I ran the query in Visual Explain, I see the query is estimated to take 7 seconds only. Whle the query is running, when i checked (select * from dbc.DiskSpace where DatabaseName =user). I see CurrentSpool for one AMP increases to the max spool value and I get the spool error. But the data distribution is almost even in both the tables, not sure why currentspool is increasing only for one Amp.
Any help will be appreciated.
What are the demographics of these tables .... e.g unique values per column? No more spool-space error occurs when it is running out of space on 1 AMP, so the way you write the SQL also matter.
Can you share your query?
Table1 has col1, col2, col3, index is compiste index based on these three columns.
Table2 has col1, col2, col3, here too index is compiste index based on these three columns.
select t1.col4, t2.col4 from Table1 t1
inner join Table2 t2 ON t1.col1 = t2.col1 and t1.col2 = t2.col2 and t1.col3 = t2.col3
It is a simple inner join of these tables on these columns to get the result. Per column wise, the unique values are less, but if you combine three columns then there are many unique values. Skew is only 3 in each table.
sel hashamp(hashbucket(hashrow(col1,col2,col3))),count(*) from table1 group by 1 order by 2 desc;
sel hashamp(hashbucket(hashrow(col1,col2,col3))),count(*) from table1 group by 2 order by 2 desc
Please check from above if one of the amps is overloaded. i assume that it is a NUPI on both the tables so one of the amps would be heavily loaded. Also please collect the stats on the 2 tables for all the column combination.
i new to teradata, now i am working on to reduce skew. here is my details
initially my table has 2 PI having skew 60
now i create a table on tmp database with 3 PI which has skew 3.5 only
shall we go with this for reduction of skew or i need to check for col stats. can anyone tell me about the use col stats
As i mentioned in the other post below, skew should not be the only factor deciding the PI but the higher the skew the more the time consumed for working on the skewed data.
Collect Stats is primarily to indicate to the optimiser on the size of the tables, the number of values in the column etc. to make it take the most optimisex plan for executing a query. for example, let us take a million row table being joined to a 100 row table, there are many ways that this can be done.i shall take a couple of ways to explain. If the optimiser knows that one of them is huge(million rows) and the other is a very small table, it can go with either duplicating the small table on all amps and in some cases even a product join of the 2 tables can be done. if the optimiser knows that both the tables are considerably huge then it will join the table in the spool and then redistribute across all the amps etc., if the join is aPI based join then it will be building it in the amps and the like steps.

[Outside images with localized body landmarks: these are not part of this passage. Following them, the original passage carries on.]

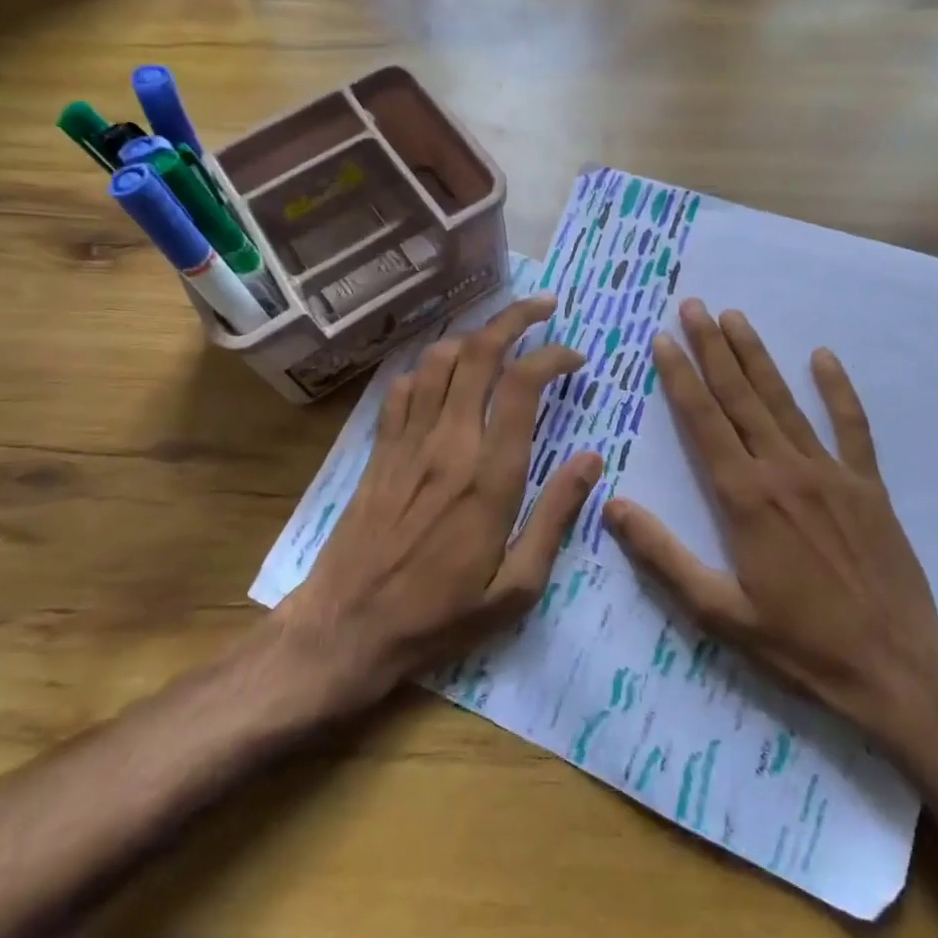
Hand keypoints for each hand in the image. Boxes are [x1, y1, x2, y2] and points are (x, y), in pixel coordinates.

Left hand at [276, 296, 602, 713]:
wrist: (346, 628)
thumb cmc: (440, 615)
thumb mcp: (516, 586)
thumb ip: (556, 516)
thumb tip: (591, 460)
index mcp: (489, 475)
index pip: (522, 385)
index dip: (551, 355)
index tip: (574, 357)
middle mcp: (448, 443)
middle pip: (478, 353)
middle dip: (515, 319)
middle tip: (544, 309)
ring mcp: (408, 441)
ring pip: (438, 360)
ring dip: (473, 336)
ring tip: (500, 338)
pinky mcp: (380, 450)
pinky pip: (404, 387)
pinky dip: (429, 367)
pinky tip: (445, 375)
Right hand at [602, 300, 937, 764]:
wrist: (898, 670)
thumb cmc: (801, 645)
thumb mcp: (719, 613)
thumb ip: (663, 556)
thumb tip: (612, 506)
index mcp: (745, 498)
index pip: (703, 421)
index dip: (680, 377)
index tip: (663, 339)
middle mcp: (785, 471)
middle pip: (740, 397)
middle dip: (713, 349)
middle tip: (694, 306)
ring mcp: (831, 473)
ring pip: (785, 401)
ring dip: (758, 356)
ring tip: (736, 317)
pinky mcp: (868, 486)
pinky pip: (851, 426)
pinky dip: (837, 390)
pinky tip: (823, 357)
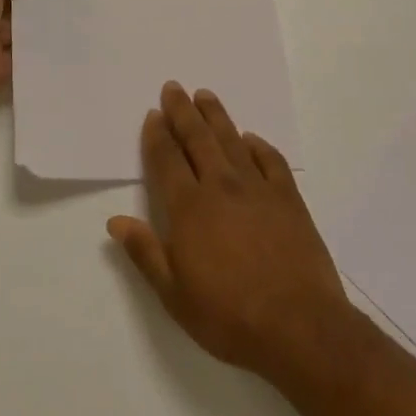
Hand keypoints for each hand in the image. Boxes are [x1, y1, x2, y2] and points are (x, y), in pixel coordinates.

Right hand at [108, 83, 350, 381]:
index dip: (157, 134)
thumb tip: (115, 221)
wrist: (300, 328)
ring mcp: (257, 188)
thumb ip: (145, 253)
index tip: (152, 114)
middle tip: (174, 87)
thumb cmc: (229, 316)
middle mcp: (220, 186)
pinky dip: (258, 145)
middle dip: (182, 111)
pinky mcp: (288, 199)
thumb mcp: (174, 295)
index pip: (166, 159)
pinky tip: (250, 138)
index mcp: (188, 207)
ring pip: (231, 140)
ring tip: (205, 95)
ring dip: (215, 116)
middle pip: (197, 138)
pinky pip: (270, 160)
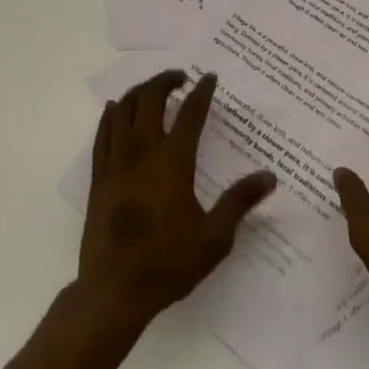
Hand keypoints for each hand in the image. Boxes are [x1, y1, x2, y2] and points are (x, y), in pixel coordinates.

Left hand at [77, 70, 275, 327]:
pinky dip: (112, 114)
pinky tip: (117, 111)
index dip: (202, 91)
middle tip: (180, 78)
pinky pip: (103, 132)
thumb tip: (270, 176)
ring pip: (123, 108)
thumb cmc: (167, 263)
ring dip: (140, 92)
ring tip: (153, 91)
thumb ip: (240, 201)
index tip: (209, 77)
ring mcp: (116, 161)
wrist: (113, 290)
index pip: (191, 112)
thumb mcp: (214, 237)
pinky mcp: (98, 176)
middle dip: (166, 80)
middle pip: (151, 98)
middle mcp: (143, 150)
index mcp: (173, 160)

Collect stats provides a way to identify the demographics of the tables and get the best plan for the optimiser.
Skewfactor can also have a larger values if the data-set is small. How many AMPs you have on the system? And can you execute and share result of bellow SQL:
SELECT col1, col2, col3, COUNT(*) FROM table1 GROUP BY 1,2,3 HAVING COUNT(*) > 1;
You table is NUPI table. when you join two tables with NUPI your output will be multiple of your NUPI. for example
Table A is having 10 rows (3 columns (NUPI)) and table B is having 10 rows (3 columns (NUPI)). when you join Table A and Table B with NUPI, your output will be 100 rows.
Check the count for each unique value (NUPI).